Estelle smiled and glanced at her mother. “We’re just coming down off the pass, Dennis. We’ll be back in town in about twenty minutes.”

“Oh, good. Look, I talked with George Enriquez of National Mutual Insurance. His agency is the one who held Eleanor Pope’s auto insurance. I got the insurance card from the glove box of her car? And her son’s, too, what’s left of it. I figured that maybe she’d have all her insurance with the same place. But Enriquez says that Mrs. Pope didn’t have home owner’s, at least not with NMI.”

“Maybe with another company, then.”

“He doesn’t think so. He said that he’d tried to talk her into home owner’s before, but that she didn’t want it.
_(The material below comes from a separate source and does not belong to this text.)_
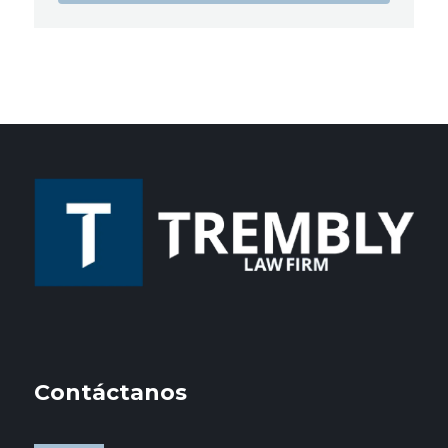
Contáctanos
He said that he tried pretty hard to convince her that she should have it.”

“She didn’t have a mortgage on the place, then.”

“Why is that?”

“A lender would require insurance, Dennis. They’ve lived on that property forever, though. I suppose it was paid off long ago. Did you happen to ask about a life insurance policy?”

“No dice,” Collins said. “She didn’t have that either.”

“At least not with NMI.”

“Right. But Enriquez said he’d talked to her about that, too, on more than one occasion. She never mentioned that she had coverage with someone else. She just told him that she wasn’t interested in more insurance.”

“So, no life insurance, and no home owner’s insurance,” Estelle said, more to herself than Collins. “Unless she had it with another company. That’s interesting.”

“Kind of makes you wonder what old Denton had in mind when he decided to blow things up,” Collins said. “Maybe it was just his way of winning the award for the most complicated suicide of the decade.”

“Stranger things have happened. Did you happen to locate Mrs. Pope’s checkbook, by the way? That’s sometimes a good record of payments.”

“I think Taber was going to go that route. And the Popes also had a safety deposit box at Posadas National Bank. Taber was going to see about getting a court order from Judge Hobart to have a look-see. Maybe there’ll be something of interest hidden away, but I don’t know if she did that yet or not. She might still be out in no-man’s land, for all I know.”